= Yulian Bromley =

Soviet anthropologist (1893–1968)

Yulian Vladimirovich Bromley (Юлиа́н Влади́мирович Бромле́й; 21 February 1921 - 4 June 1990) was a Soviet and Russian anthropologist who gained an international recognition. He became Director of the Institute of Ethnography at the Academy of Sciences of the Soviet Union in 1966 and held the post until 1989.
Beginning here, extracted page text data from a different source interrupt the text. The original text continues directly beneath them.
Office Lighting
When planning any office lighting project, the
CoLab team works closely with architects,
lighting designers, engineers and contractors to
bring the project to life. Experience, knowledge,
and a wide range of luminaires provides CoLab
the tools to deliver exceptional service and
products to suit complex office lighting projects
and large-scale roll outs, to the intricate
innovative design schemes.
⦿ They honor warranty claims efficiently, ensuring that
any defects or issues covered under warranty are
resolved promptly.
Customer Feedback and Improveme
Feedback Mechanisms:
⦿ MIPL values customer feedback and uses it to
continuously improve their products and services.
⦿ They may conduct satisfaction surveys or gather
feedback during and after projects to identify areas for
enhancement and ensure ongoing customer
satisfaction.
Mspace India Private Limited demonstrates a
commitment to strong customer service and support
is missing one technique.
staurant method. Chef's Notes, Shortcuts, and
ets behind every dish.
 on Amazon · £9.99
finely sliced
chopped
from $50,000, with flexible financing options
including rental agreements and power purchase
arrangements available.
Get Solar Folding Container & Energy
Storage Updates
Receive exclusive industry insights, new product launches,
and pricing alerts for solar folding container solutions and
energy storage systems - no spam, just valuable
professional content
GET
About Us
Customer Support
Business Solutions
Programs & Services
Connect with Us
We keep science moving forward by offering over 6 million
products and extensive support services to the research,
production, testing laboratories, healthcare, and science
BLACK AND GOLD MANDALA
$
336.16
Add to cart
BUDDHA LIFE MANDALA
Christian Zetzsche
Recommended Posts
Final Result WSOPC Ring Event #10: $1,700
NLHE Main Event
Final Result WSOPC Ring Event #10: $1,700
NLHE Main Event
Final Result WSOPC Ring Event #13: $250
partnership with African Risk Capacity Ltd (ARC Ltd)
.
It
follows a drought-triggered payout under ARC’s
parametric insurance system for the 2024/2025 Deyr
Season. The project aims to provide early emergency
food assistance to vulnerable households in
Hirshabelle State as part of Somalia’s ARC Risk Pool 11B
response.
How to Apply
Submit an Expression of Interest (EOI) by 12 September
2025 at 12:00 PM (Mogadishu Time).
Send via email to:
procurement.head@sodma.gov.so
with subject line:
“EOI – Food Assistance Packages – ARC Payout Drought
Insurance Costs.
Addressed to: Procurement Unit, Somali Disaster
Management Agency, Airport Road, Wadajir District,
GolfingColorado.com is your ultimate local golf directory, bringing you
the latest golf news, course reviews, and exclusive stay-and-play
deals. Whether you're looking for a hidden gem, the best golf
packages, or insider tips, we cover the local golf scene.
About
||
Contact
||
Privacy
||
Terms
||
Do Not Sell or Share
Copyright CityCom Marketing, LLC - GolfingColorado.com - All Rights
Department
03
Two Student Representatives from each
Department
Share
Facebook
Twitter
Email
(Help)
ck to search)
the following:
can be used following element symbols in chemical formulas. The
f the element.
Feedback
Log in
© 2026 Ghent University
Bromley's main focus was studying the South Slavs, despite not actually engaging in fieldwork himself. His research framework led, in the words of Ernest Gellner, to a minor revolution which consisted of turning ethnography into the study of "Ethnos-es", often referred to as ethnicity by Western anthropologists. He wrote more than 300 texts, although he did not engage in fieldwork himself.

==Ethnos==

Bromley described the term Ethnos as a word with many meanings, but the “closest” word of the term Ethnos, according to Bromley, is “people.” Ethnos is used to analyze communities. The term Ethnos has such a broad definition to prevent anthropologists from limiting their scopes to small, backwards communities, but instead view people as a whole. With this in mind, Ethnos can be used to view communities that go into the millions of people. Bromley states the main task of the word Ethnos is to define the common, generic name of community formations such as “tribe”, “nationality” and “nation” Bromley also states that all Ethnoses are unique for each possess a certain internal unity and specific features that distinguish themselves from other communities. As for what should be studied, Bromley defines three points of study: 1) folk culture, 2) to define the subject matter in terms of the method of direct observation, and 3) the subject matter of ethnography is determined by the range of problems which it is studied.

==Stance on race==

Bromley also claimed that racial distinctions as a whole do not play any essential ethno-distinctive role, and that there are no "pure" racially unmixed people as by the absence of clearcut anthropological boundaries between contiguous peoples or ethnoses belonging to one of the major races. According to Bromley's framework, race does not matter when viewing the community structure as a whole, and racial purity is impossible.